According to those he has served, he's done just that.

Established in memory of his father, Rabbi Yisroel Chanowitz, the Beis Yisroel Torah Gemach arranges for the repair and revival of old Torah scrolls, and dispatches them to shuls and Chabad Houses in need of long-term loans. The fund currently has 11 Torah scrolls undergoing repair and 10 on loan to Chabad centers.

Chanowitz estimates that more than 9,000 people have heard Torah readings from scrolls that were provided by the Beis Yisroel Torah Gemach. Inspired by the Rebbe—Rabbi Menachem M. Schneerson, of righteous memory—Chanowitz says that’s not nearly enough.

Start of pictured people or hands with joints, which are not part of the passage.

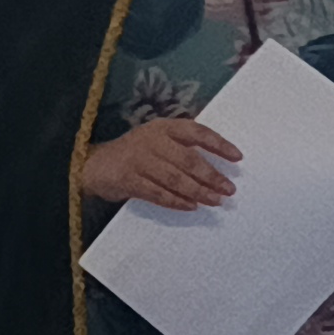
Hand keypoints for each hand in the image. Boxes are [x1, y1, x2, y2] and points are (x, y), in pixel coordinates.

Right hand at [83, 115, 241, 208]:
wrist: (96, 165)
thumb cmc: (135, 154)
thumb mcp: (157, 141)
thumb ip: (181, 147)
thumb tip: (217, 167)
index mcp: (163, 127)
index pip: (196, 132)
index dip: (218, 144)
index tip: (237, 157)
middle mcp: (152, 140)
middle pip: (188, 159)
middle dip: (211, 176)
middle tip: (229, 189)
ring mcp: (139, 160)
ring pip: (175, 178)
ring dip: (198, 191)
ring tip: (216, 201)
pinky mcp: (128, 180)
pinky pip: (158, 193)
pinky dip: (176, 201)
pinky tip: (191, 206)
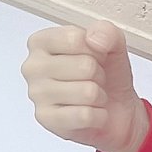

“The Rebbe told us not to be content with our accomplishments,” he says. “The Aibershter (the one above, G‑d) put this idea in my head, and I must keep on going.”

Though Chanowitz originally seeded this project, he says that continuing and growing the Torah free loan fund is dependent on incoming donations, as roughly $2,000 is needed to prepare each scroll for use.

“A sefer Torah is foundational for any shul,” attests Rabbi Mendy Kotlarsky of Merkos. “And just like any foundation, it is our hope that we will be able to bring even greater strength and stability to the shuls that are able to take advantage of this Torah gemach.”